Concerns were also voiced about the scale of the study. The sample size of the study was 45, or 15 bees from each of the three test groups. Criticism has been made that the size of the study was too small and that larger studies have shown the glyphosate in roundup to be largely safe for bees. Monsanto says that no large-scale study has shown that glyphosate is linked to the death of honeybees, and says that there have been over four decades of robust research demonstrating glyphosate “poses no unreasonable risk for humans, animal, and the environment generally.”
In terms of the glyphosate’s impacts on humans, epidemiological studies of glyphosate exposure do suggest some weak links between glyphosate and types of non-Hodgkin’s lymphoma.
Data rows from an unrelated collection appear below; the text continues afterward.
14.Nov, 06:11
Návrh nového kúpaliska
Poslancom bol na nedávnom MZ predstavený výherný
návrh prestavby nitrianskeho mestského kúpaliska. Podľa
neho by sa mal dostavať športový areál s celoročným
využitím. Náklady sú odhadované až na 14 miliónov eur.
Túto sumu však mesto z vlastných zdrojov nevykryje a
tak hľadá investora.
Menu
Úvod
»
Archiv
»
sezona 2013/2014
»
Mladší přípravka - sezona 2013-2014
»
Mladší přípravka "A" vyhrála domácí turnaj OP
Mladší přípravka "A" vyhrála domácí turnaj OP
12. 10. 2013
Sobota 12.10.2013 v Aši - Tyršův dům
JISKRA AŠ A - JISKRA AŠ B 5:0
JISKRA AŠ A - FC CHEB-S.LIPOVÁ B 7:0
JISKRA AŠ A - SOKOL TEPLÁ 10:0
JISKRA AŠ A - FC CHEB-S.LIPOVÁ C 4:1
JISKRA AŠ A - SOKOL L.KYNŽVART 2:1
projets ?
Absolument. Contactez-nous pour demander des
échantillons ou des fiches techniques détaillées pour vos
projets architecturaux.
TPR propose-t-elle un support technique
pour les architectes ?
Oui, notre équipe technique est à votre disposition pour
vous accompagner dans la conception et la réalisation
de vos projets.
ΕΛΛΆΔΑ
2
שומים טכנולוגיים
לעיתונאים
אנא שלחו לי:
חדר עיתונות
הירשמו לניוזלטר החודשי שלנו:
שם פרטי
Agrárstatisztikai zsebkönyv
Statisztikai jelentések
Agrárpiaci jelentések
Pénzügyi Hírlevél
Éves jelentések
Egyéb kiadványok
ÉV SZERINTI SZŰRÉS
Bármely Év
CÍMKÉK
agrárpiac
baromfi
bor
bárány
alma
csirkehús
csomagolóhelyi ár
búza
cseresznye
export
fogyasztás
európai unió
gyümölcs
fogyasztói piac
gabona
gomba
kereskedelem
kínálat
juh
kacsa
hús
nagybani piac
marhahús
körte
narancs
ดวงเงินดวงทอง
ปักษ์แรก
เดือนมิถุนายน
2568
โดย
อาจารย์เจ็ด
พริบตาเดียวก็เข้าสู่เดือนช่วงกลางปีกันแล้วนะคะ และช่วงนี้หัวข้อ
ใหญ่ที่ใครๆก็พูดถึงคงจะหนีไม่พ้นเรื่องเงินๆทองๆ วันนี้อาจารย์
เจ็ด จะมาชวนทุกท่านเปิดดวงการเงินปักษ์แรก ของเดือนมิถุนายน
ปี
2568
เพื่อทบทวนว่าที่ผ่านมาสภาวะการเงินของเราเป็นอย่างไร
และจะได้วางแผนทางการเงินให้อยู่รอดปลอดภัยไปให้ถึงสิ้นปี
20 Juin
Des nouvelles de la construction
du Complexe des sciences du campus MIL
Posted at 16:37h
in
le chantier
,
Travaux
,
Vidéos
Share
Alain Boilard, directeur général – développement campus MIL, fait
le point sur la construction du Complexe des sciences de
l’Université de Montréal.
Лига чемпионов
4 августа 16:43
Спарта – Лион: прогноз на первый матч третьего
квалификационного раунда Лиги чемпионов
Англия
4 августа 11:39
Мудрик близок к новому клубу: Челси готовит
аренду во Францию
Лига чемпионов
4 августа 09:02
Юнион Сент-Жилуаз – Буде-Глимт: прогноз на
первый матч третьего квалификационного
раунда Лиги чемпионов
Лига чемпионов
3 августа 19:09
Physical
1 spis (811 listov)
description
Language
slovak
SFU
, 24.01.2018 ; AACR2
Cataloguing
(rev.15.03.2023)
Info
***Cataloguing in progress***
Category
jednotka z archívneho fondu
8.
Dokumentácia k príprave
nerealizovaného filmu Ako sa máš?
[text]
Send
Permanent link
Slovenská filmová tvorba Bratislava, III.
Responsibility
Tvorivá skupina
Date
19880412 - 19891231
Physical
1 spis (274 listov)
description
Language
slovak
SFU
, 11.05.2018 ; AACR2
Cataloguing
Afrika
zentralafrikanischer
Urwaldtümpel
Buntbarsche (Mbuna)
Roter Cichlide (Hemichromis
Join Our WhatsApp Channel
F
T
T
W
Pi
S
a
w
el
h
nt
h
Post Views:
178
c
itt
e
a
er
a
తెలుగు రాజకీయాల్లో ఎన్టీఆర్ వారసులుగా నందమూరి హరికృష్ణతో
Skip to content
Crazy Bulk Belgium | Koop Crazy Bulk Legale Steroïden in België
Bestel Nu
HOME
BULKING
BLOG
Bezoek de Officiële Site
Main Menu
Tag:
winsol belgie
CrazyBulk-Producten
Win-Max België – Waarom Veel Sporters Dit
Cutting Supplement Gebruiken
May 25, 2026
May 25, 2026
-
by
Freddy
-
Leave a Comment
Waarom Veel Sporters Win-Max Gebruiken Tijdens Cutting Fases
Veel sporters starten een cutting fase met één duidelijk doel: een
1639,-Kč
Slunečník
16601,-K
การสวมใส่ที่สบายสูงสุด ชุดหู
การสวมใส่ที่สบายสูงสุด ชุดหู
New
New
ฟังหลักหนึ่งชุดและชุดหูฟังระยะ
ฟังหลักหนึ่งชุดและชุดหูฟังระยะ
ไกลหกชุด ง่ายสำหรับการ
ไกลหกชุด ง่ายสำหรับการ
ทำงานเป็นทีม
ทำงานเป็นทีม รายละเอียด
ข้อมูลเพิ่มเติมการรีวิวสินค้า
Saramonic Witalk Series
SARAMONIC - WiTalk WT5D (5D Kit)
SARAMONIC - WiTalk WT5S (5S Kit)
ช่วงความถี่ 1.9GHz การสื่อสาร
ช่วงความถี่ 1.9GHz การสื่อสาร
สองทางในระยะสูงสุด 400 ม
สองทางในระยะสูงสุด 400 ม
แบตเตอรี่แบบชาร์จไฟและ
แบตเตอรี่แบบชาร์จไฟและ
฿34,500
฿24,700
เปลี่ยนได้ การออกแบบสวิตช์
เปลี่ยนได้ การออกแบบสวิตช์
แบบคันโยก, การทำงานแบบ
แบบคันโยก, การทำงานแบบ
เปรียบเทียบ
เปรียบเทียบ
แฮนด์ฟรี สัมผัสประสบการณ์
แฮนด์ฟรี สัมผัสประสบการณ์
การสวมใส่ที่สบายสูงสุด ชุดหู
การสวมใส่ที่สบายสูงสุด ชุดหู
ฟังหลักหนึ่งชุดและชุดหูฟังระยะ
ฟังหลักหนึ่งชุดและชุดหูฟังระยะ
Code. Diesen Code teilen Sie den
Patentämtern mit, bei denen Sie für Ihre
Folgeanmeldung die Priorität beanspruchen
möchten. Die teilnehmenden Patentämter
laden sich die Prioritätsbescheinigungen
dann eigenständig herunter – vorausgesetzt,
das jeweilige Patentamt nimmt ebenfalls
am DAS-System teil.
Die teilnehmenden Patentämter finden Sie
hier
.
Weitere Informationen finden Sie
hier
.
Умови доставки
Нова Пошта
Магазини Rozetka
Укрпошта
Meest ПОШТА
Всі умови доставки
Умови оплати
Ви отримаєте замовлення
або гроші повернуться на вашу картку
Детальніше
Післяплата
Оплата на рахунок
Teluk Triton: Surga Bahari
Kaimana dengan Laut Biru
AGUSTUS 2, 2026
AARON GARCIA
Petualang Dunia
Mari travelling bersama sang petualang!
Bioaccumulation of glyphosate remains a concern to many scientists, however, such as toxicologist Felix Carvalho from Porutgal’s University of Prot, who says that the increasing usage of glyphosate in herbicides means people are likely being exposed to glyphosate in increasing dosages and that the exposure is “potentially deleterious”.
However, an analysis was done in 2016 surveyed over 90,000 workers that had been exposed to glyphosate on farms for over two decades and found no statistically significant association between glyphosate and non-Hodgkin’s lymphoma. Furthermore, a systematic review of cancer and glyphosate done in 2012 found that there was “no consistent pattern of positive associations” between cancer and large and exposure to glyphosate. While glyphosate may be unsafe at some level of concentration, so is every other chemical, and the questions revolve around what dosage people are being exposed to. In this regard, scientists and doctor’s like Steven Novella, a clinical neurologist from Yale University’s School of Medicine worry that opposing glyphosate is counter-productive and that as one of the safer pesticides out there, its replacement could be even worse for human and environmental health.
Ultimately, the debate about glyphosate’s safety for bees rages on, and while the University of Texas study is interesting, it will take larger scale, more comprehensive research to uncover if glyphosate poses a substantial risk to honeybee populations.